# Existence of Eigenvector in Linear Operator in Complex Vector Space

Here is some quick note for the existence of eigenvector for linear operator $T$  in complex vector space of dimension $n$. Consider any non-zero vector $X$ in the space, we have the $n+1$ vectors $X, T[X],T^2[X],T^3[X],\cdots,T^n[X]$ to be linearly dependent. Thus, there exists $a_0,a_1,\cdots,a_n$ such that $a_0+a_1T[X]+a_2T^2[X]+\cdots+a_nT^n[X]=0$. If $a_n$ is zero, we will pick the largest $k$, $k\le n$, such that $a_k \neq 0$. In any case, we can write
$a_0+a_1T[X]+a_2T^2[X]+\cdots+a_kT^k[X]=0$ with $a_k\neq 0$.
Now consider the polynomial expression
$a_0+a_1x+a_2x^2+\cdots+a_kx^k$. We can find complex numbers $c_1,c_2,\cdots,c_k$ such that

$a_0+a_1x+a_2x^2+\cdots+a_kx^k=a_k (x-c_1)(x-c_2)\cdots(x-c_k)$. Easy to verify that

$a_k(T-c_1 I)(T-c_2 I)\cdots(T-c_k I)[X]$
$=a_0+a_1T[X]+a_2T^2[X]+\cdots+a_kT^k[X]=0$.
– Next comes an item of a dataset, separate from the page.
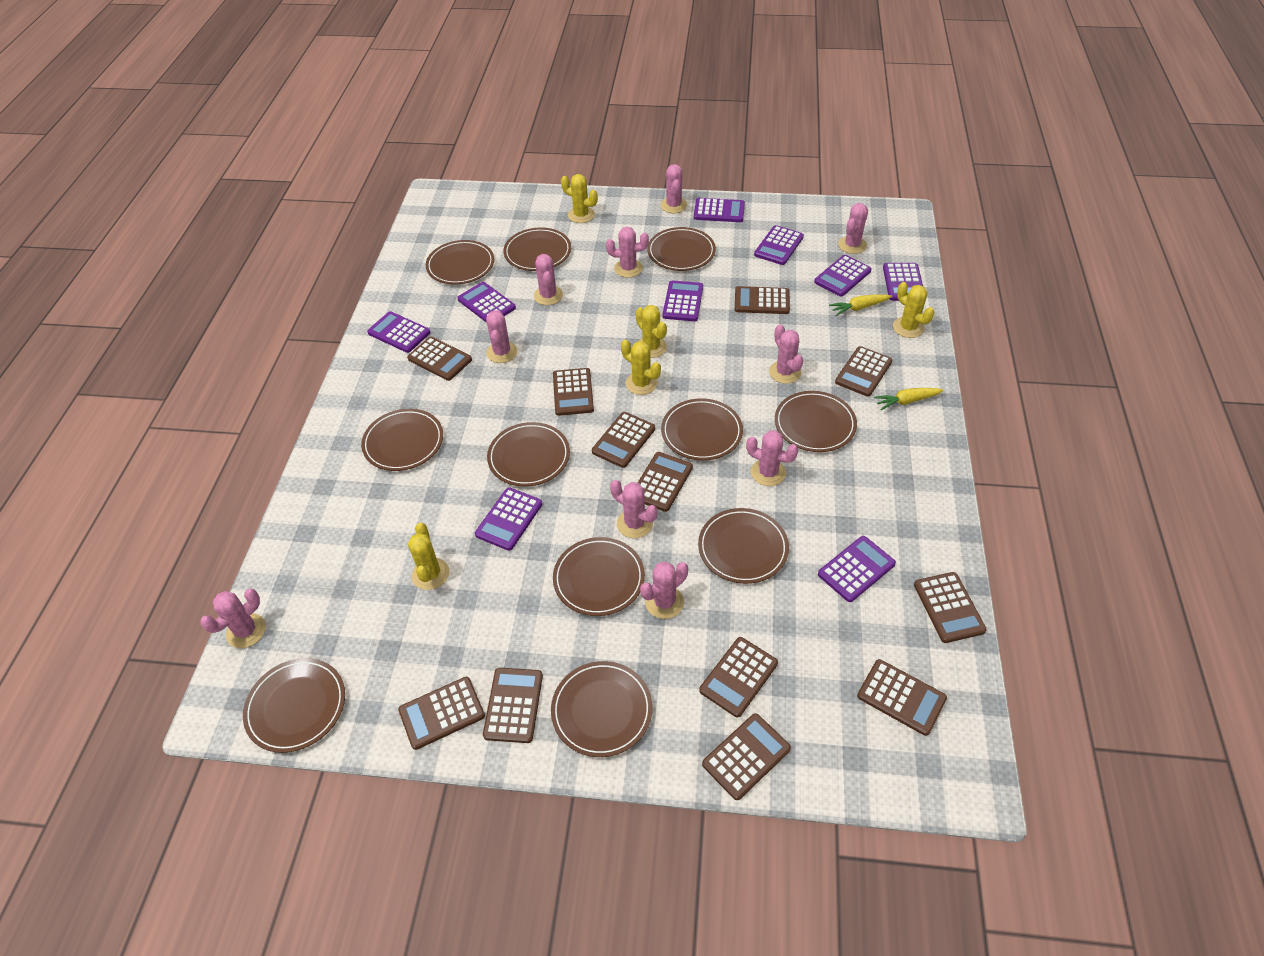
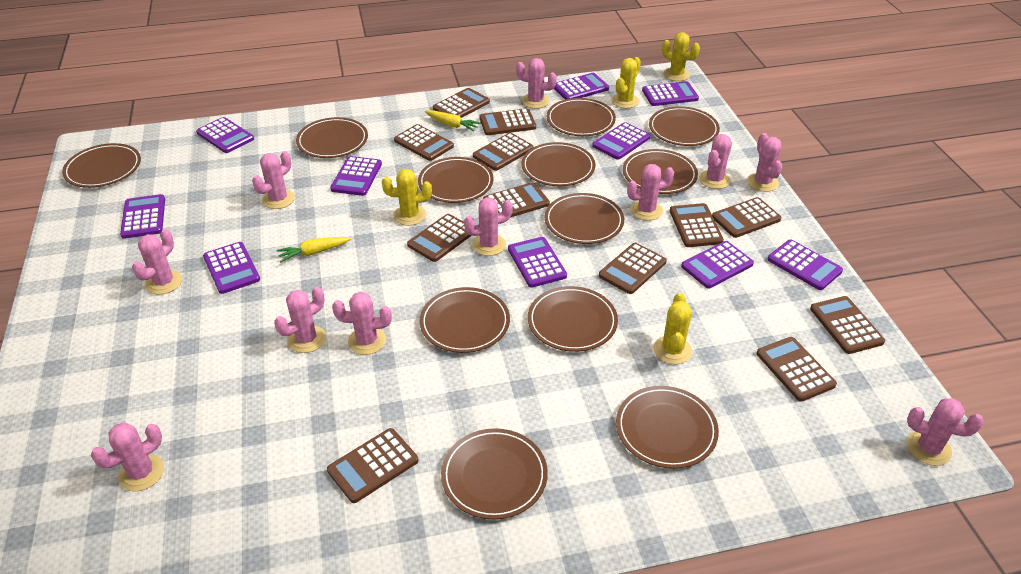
brown plate: [243,658,345,753] [361,409,443,471] [426,240,494,285] [487,422,570,487] [504,227,571,271] [551,661,652,757] [553,537,645,616] [647,227,716,271] [661,398,743,461] [698,508,789,584] [775,391,857,452] = 11 -> [62,143,141,188] [296,117,368,158] [418,157,494,203] [419,287,510,353] [441,428,548,519] [521,142,595,186] [528,286,618,352] [545,193,624,244] [547,98,616,136] [616,386,719,469] [623,149,698,194] [649,106,720,146] = 12
pink cactus: [200,589,266,648] [486,310,517,363] [534,254,563,305] [606,227,649,278] [610,480,657,538] [640,561,688,619] [661,164,687,213] [746,431,798,486] [769,325,803,384] [838,203,868,254] = 10 -> [91,422,164,491] [132,229,182,295] [252,151,295,209] [274,287,326,353] [332,292,392,355] [464,198,513,256] [516,58,557,109] [627,164,674,220] [699,134,732,189] [747,133,783,192] [907,398,984,466] = 11
purple calculator: [367,311,431,353] [457,282,516,323] [475,487,542,551] [663,280,703,321] [694,198,745,222] [754,225,804,265] [814,255,872,297] [818,536,896,602] [883,263,923,301] = 9 -> [120,194,165,239] [196,117,254,153] [203,242,260,294] [330,156,382,196] [508,237,567,287] [554,73,609,99] [592,122,650,160] [642,81,699,106] [681,241,754,288] [768,239,843,290] = 10
yellow cactus: [408,523,450,590] [561,174,598,223] [621,340,661,395] [635,305,667,358] [893,282,934,338] = 5 -> [382,169,432,226] [612,57,641,108] [653,293,692,364] [662,32,700,81] = 4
For the above to be true, there must exist an $l$, $1\le l \le k$, such that

$(T-c_{l} I)\cdots(T-c_kI)[X]=0$ but $(T-c_{l+1} I)\cdots(T-c_k I)[X]\neq 0$.  Define $Y_l=(T-c_{l+1} I)\cdots(T-c_k I)[X]$, note that $(T-c_{l} I )[Y_l]=0$ with $Y_l\neq 0$. That is $T[Y_l]=c_l Y_l$ and thus $c_l$ and $Y_l$ are precisely an eigenvalue and eigenvector of $T[\cdot]$.